◆ Text excerpt:

Pursuit of the unattainable goals of zero risk and legal proof of perfection has had a paralyzing effect on effective engineering and construction management. Ironically, this pursuit is not only causing the evolution of less than satisfactory design and construction approaches, it may also be degrading safety margins both by diverting attention from more important considerations and by accumulation of complexities which stretch the capability of man and machine to perform reliably and effectively.[John Crowley, 1982]
Figure 1. Proactive regulation in the UK from 1865 to 1896
There are two basic forms of regulation:
1) Proactive
2) Reactive
Proactive Regulation
Proactive regulation attempts to prevent harm before it happens. In direct proactive regulation, kings, dictators, or politicians mandate behavior. The UK Red Flag Act of 1865 was direct proactive regulation. It required self-propelled vehicles on roads to travel at less than 4 MPH with a man walking 60 yards ahead waving a red flag. The 1974 55 MPH speed limit on the Interstates was a mild, modern form of the Red Flag Act.
Once direct proactive regulation becomes obviously inimical to overall societal welfare, it can be changed. The Red Flag Act was repealed in 1896. Society accepted the tens of thousands of deaths annually from motor vehicle travel in return for the benefits. In democratic societies, where politicians are at least partially responsive to the will of the people, this can happen fairly quickly. The 55 MPH speed limit was changed to 65 in 1987 and completely repealed in 1995. Deaths on rural interstates jumped 9.1%.\cite{friedman-2009}[p 1626] Most states accepted the tradeoff as net beneficial.
An increasingly common form of proactive regulation is delegated proactive. This is the situation in which lawmakers decline to regulate directly. Rather they set up a bureaucracy whose mission is to prevent the regulated activity from producing harm. That agency then writes and enforces the actual regulations.
This sets up a conflict between the regulators' incentives and societal well being. The regulator gets no credit for the activities' benefits, no matter how large or how transformative; but he bears the blame for any harm. The regulator's goal becomes zero harm from the regulated activity. Harm from alternative sources of the beneficial product is ignored. Worse, when a casualty happens, the regulatory system is deemed to have failed. Something must be done.
This creates increasingly restrictive and expensive regulation. Often such regulation takes the form of rigid procedures and voluminous paperwork, which documents that all procedures have been followed religiously. The goal is to show that, whatever happens, it's not the regulator's fault. But the effect is to squash competition, stifle technical progress, demoralize workers, and divert management. Quite often, the result is shoddy quality.
In the US, the NRC requires an ASME N stamp on all nuclear safety related components. An N-stamp is what makes nuclear quality, nuclear quality. If it has an N-stamp, it's nuclear quality. If it doesn't, it's not. But an N-stamp certifies a vendor's Quality Assurance (QA) program, not his product. An ASME N-stamp does not say the product has been inspected by ASME. It does not say his product has been inspected at all. All it says is this vendor has promised to build his stuff according to ASME code; and he has implemented a QA program that has been approved by an ASME authorized inspection service.

◆ Exercise requirements:
1. In the text on regulation, what does an ASME N-stamp certify?
2. Write the next part of the text on regulation, picking up after its final sentence.

[Records in a dataset]

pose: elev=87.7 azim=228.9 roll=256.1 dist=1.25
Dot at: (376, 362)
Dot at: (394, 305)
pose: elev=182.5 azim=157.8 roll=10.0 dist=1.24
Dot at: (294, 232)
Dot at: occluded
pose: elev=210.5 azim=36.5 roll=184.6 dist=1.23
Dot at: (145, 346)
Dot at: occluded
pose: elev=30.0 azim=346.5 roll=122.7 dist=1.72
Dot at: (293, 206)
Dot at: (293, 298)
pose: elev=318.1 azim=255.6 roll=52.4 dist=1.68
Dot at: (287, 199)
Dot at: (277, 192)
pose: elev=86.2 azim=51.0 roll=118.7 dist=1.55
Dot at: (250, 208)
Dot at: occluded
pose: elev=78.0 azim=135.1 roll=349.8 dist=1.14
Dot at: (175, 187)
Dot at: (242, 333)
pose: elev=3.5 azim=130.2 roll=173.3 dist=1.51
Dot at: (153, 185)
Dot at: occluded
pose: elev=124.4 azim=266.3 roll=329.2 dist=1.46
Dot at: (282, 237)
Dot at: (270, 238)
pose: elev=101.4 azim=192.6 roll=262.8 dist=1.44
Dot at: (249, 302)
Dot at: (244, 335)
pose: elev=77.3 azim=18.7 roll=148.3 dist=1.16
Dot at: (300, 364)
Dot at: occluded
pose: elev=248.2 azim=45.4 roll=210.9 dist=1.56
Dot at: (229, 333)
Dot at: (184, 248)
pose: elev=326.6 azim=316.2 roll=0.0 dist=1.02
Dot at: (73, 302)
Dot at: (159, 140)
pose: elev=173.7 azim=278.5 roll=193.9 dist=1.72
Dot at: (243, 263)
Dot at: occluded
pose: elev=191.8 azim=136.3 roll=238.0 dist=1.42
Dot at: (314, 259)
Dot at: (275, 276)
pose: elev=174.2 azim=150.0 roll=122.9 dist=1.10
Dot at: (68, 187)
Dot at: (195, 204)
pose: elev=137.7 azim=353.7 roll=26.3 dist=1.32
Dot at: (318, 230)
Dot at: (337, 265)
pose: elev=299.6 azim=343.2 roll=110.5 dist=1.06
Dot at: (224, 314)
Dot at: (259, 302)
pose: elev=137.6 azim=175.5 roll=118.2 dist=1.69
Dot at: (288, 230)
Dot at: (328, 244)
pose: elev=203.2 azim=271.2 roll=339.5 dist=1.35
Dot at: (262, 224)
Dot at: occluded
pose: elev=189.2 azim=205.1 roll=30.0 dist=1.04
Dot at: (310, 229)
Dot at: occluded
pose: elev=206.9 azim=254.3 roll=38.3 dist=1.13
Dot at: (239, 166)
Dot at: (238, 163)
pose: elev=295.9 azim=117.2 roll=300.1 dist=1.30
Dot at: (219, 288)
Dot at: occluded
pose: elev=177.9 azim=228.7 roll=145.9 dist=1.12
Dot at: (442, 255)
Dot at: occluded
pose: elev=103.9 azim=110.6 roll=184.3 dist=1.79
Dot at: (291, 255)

◆ Answers provided:
1. It certifies a vendor's Quality Assurance (QA) program, not the product.

2.
But the paperwork required by such a QA program is so onerous and disruptive very few vendors are willing to spend the money and time to get an N-stamp. As a result, there is little serious competition among nuclear vendors. The N-stamp holders can both charge far more than the market and produce lousy product.
At the Vogtle project, the vendor who won the contract to provide the plant's prefabricated sub-modules was Shaw Industries in Lake Charles. Shaw was the holder of three of the prized N-stamps. In Shaw's case, the quality of the product was execrable. The sub-modules were not even close to Spec. They could not be fitted into the structure. They either had to be junked or undergo extensive rework. This was not discovered until the sub-modules reached the site, because of the faith Westinghouse had in N-stamp paperwork. Incredibly, Westinghouse had no inspectors at Lake Charles.
A particularly pernicious aspect of delegated proactive is often the regulator is free to change the rules or write nebulous rules that allow the regulator freedom to impose whatever requirements he feels are needed. The Atomic Energy Act explicitly gives the NRC this power in Section 187. This has led to ALARA the regulatory principle that no level of radiation exposure is acceptable if the plant can afford to reduce if further. No engineer can design to ALARA. No rational investor can allow himself to be exposed to ALARA, unless he can somehow control the process, perhaps by suborning the regulator. The result is either corruption or stagnation or both.
Delegated proactive regulation is almost impossible to reverse. Perversely, the bureaucracy becomes larger and stronger with each ``failure". The incumbent vendors who have navigated the regulatory maze become the system's strongest supporters. They will defend their hard won regulatory moat with all means available. The poster child victim of delegated proactive regulation is nuclear power. For nuclear, the conflict between the regulators' incentives and societal well-being has become auto-genocidal.
Reactive Regulation
Reactive regulation attempts to balance an activity's benefits and harm by ensuring that the harmer pays for any third party harm he causes. This is the way we regulate most beneficial, but hazardous activities. It's the way we regulate ocean transportation and high pressure steam, two activities which have transformed the human condition.
Under this system, operators of hazardous activities are required to purchase insurance, which insurance will be used to compensate harmed third parties. The availability and price of that insurance will depend on how safely the insured operates. This sets up a mechanism where the cost of potential third party harm becomes part of the operator's calculations. If (and only if) regulation/law sets the compensation appropriately, we end up with a level of activity and harm which comes close to maximizing overall societal well being. For highly beneficial but inherently hazardous activities, that optimal harm is never zero.
In most such activities, the benefits are spread over an entire population. They are continuous, normal, and no matter how transformative, such as say electric power, in a matter of months they are taken for granted. The harm is episodic, and borne by a few unfortunate souls, sometimes grievously. The more infrequent the harm, the more newsworthy the tragedy for these people is.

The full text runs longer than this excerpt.